A Famiglia Bush é isso e mais do que isso – o que se pretende insinuar com esse maldoso “g” que faz referência oblíqua a certa organização italiana de ajuda-mútua.

Nos livros sobre o clã, já se usou muitas vezes um outro termo que desagradou o primeiro Bush que chegou à Casa Branca, George Herbert Walk Bush (daqui por diante, Bush I). Dinastia.

Esta série trata a estória deles como uma nova versão de Papai Sabe Tudo e, também, como a trajetória típica das dinastias. Mostra, portanto, perversões peculiares de uma dinastia, com suas taras transmitidas como maldições. Mas, também, busca indicar como elas estão umbilicalmente envolvidas com os pilares da sociedade americana. E, em grande medida, isso explica como a família esteve presente em décadas da história daquele país. E até mesmo tentou emplacar Bush III, em 2016, o jovem Jeb. Infelizmente, porém, para eles, o distinto público republicano já estava farto de adeptos de substâncias estupefacientes usuais. Preferiu um de modelo tipo de espalhafato. Sabor laranja.

**DADOS FORNECIDOS:**
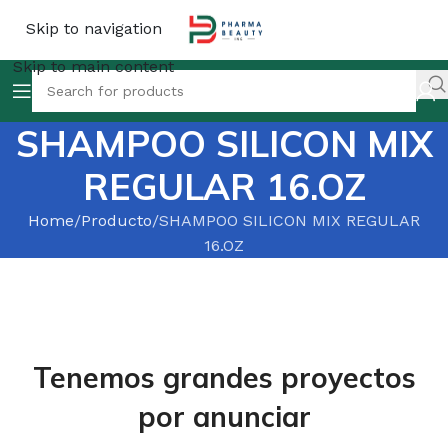
Skip to navigation
Skip to main content
SHAMPOO SILICON MIX
REGULAR 16.OZ
Home
Producto
SHAMPOO SILICON MIX REGULAR
16.OZ
Tenemos grandes proyectos
por anunciar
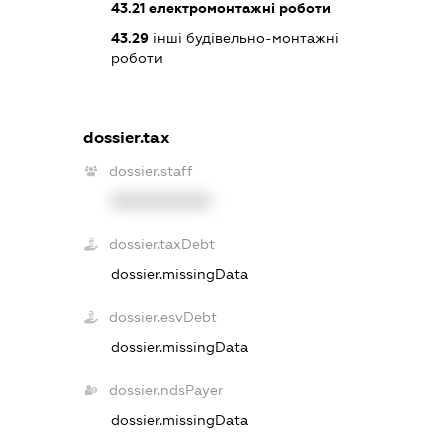
43.21
електромонтажні роботи
43.29
інші будівельно-монтажні
роботи
dossier.tax
dossier.staff
XXXXXXXXXX
dossier.taxDebt
dossier.missingData
dossier.esvDebt
dossier.missingData
dossier.ndsPayer
dossier.missingData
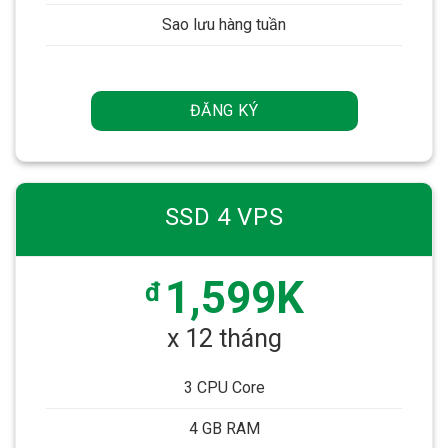
Sao lưu hàng tuần
ĐĂNG KÝ
SSD 4 VPS
1,599K
đ
x 12 tháng
3 CPU Core
4 GB RAM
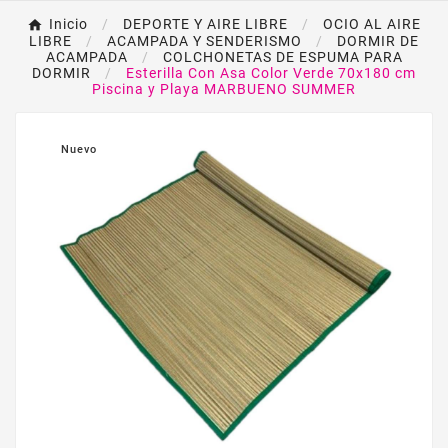
Inicio
DEPORTE Y AIRE LIBRE
OCIO AL AIRE
LIBRE
ACAMPADA Y SENDERISMO
DORMIR DE
ACAMPADA
COLCHONETAS DE ESPUMA PARA
DORMIR
Esterilla Con Asa Color Verde 70x180 cm
Piscina y Playa MARBUENO SUMMER
Nuevo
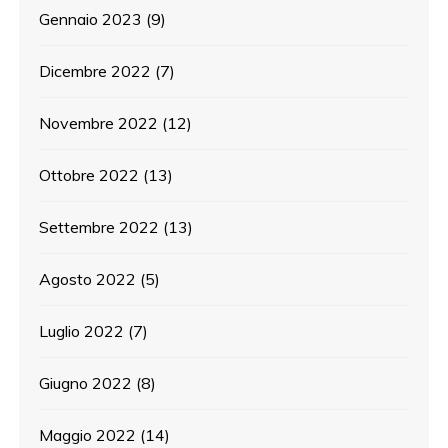
Gennaio 2023
(9)
Dicembre 2022
(7)
Novembre 2022
(12)
Ottobre 2022
(13)
Settembre 2022
(13)
Agosto 2022
(5)
Luglio 2022
(7)
Giugno 2022
(8)
Maggio 2022
(14)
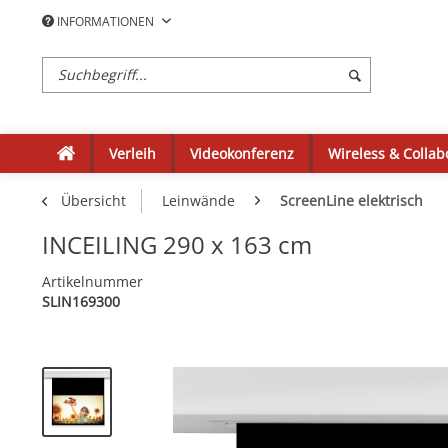
INFORMATIONEN
Verleih
Videokonferenz
Wireless & Collab
Übersicht
Leinwände
ScreenLine elektrisch
INCEILING 290 x 163 cm
Artikelnummer
SLIN169300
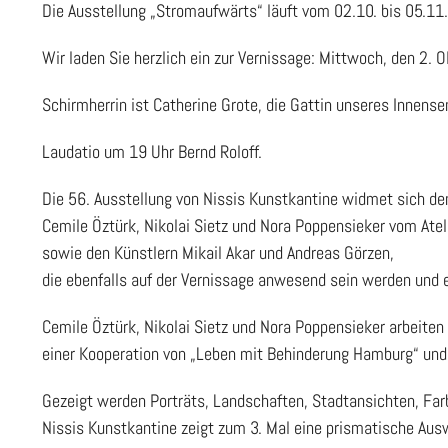
Die Ausstellung „Stromaufwärts“ läuft vom 02.10. bis 05.11
Wir laden Sie herzlich ein zur Vernissage: Mittwoch, den 2.
Schirmherrin ist Catherine Grote, die Gattin unseres Innense
Laudatio um 19 Uhr Bernd Roloff.
Die 56. Ausstellung von Nissis Kunstkantine widmet sich d
Cemile Öztürk, Nikolai Sietz und Nora Poppensieker vom Ateli
sowie den Künstlern Mikail Akar und Andreas Görzen,
die ebenfalls auf der Vernissage anwesend sein werden und e
Cemile Öztürk, Nikolai Sietz und Nora Poppensieker arbeiten i
einer Kooperation von „Leben mit Behinderung Hamburg“ un
Gezeigt werden Porträts, Landschaften, Stadtansichten, Farb
Nissis Kunstkantine zeigt zum 3. Mal eine prismatische Aus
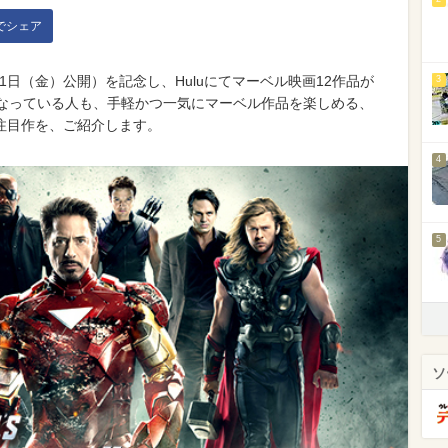
kでシェア
31日（金）公開）を記念し、Huluにてマーベル映画12作品が
3
になっている人も、手軽かつ一気にマーベル作品を楽しめる、
注目作を、ご紹介します。
4
5
ソ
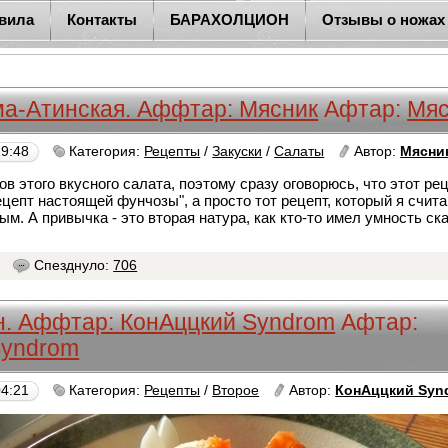
вила
Контакты
БАРАХОЛЦИОН
Отзывы о ножах
а-Атинская. Аффтар: Мясник
Афтар:
Мяс
19:48
Категория:
Рецепты
/
Закуски
/
Салаты
Автор:
Мясни
ов этого вкусного салата, поэтому сразу оговорюсь, что этот ре
ецепт настоящей фунчозы", а просто тот рецепт, который я счи
м. А привычка - это вторая натура, как кто-то имел умность ск
7
Спезднуло:
706
н. Аффтар: КонАццкий Syndrom
Афтар:
Syndrom
04:21
Категория:
Рецепты
/
Второе
Автор:
КонАццкий Syn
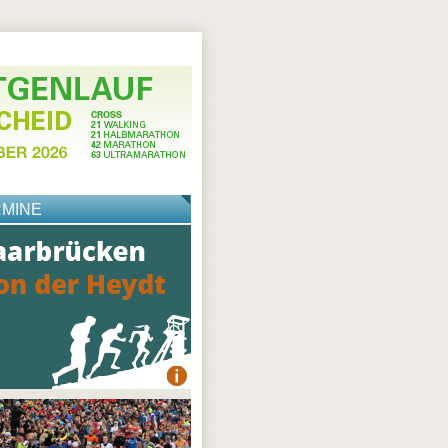
RMINE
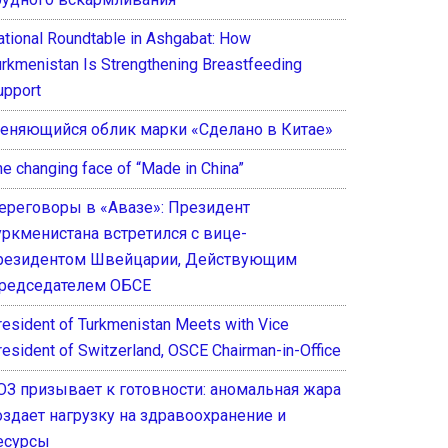
ational Roundtable in Ashgabat: How
urkmenistan Is Strengthening Breastfeeding
upport
еняющийся облик марки «Сделано в Китае»
he changing face of “Made in China”
ереговоры в «Авазе»: Президент
уркменистана встретился с вице-
резидентом Швейцарии, Действующим
редседателем ОБСЕ
resident of Turkmenistan Meets with Vice
resident of Switzerland, OSCE Chairman-in-Office
ОЗ призывает к готовности: аномальная жара
оздает нагрузку на здравоохранение и
есурсы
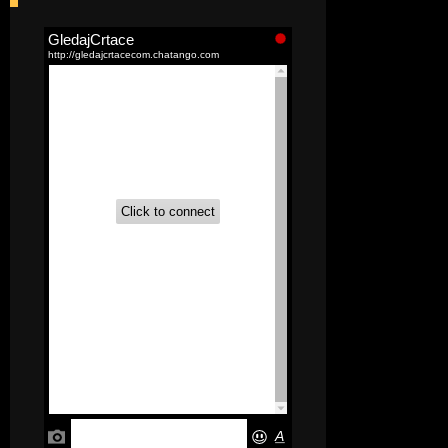
[52]
Akademija čarolija (Wits Academy)
Sinhronizovano na Srpski
[20]
Avanture Maje i Marka
(Sinhronizovano na Srpski)
[26]
Avanture šašave družine (Looney
Tunes,2020) Sinhronizovano na Srpski
[31]
A.T.O.M. (Alpha Teens On Machines)
Sinhronizovano na Hrvatski
[26]
Agent 203 (Sinhronizovano na
Srpski)
[26]
Anatane: Saving the Children of
Okura (Sinhronizovano na Srpski)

**O QUE FAZER:**
Por favor, reproduza fielmente a parte do texto sobre a família Bush que começa em "Esta série trata" e vai até "espalhafato. Sabor laranja.".

**RESPOSTA:**
Esta série trata a estória deles como uma nova versão de Papai Sabe Tudo e, também, como a trajetória típica das dinastias. Mostra, portanto, perversões peculiares de uma dinastia, com suas taras transmitidas como maldições. Mas, também, busca indicar como elas estão umbilicalmente envolvidas com os pilares da sociedade americana. E, em grande medida, isso explica como a família esteve presente em décadas da história daquele país. E até mesmo tentou emplacar Bush III, em 2016, o jovem Jeb. Infelizmente, porém, para eles, o distinto público republicano já estava farto de adeptos de substâncias estupefacientes usuais. Preferiu um de modelo tipo de espalhafato. Sabor laranja.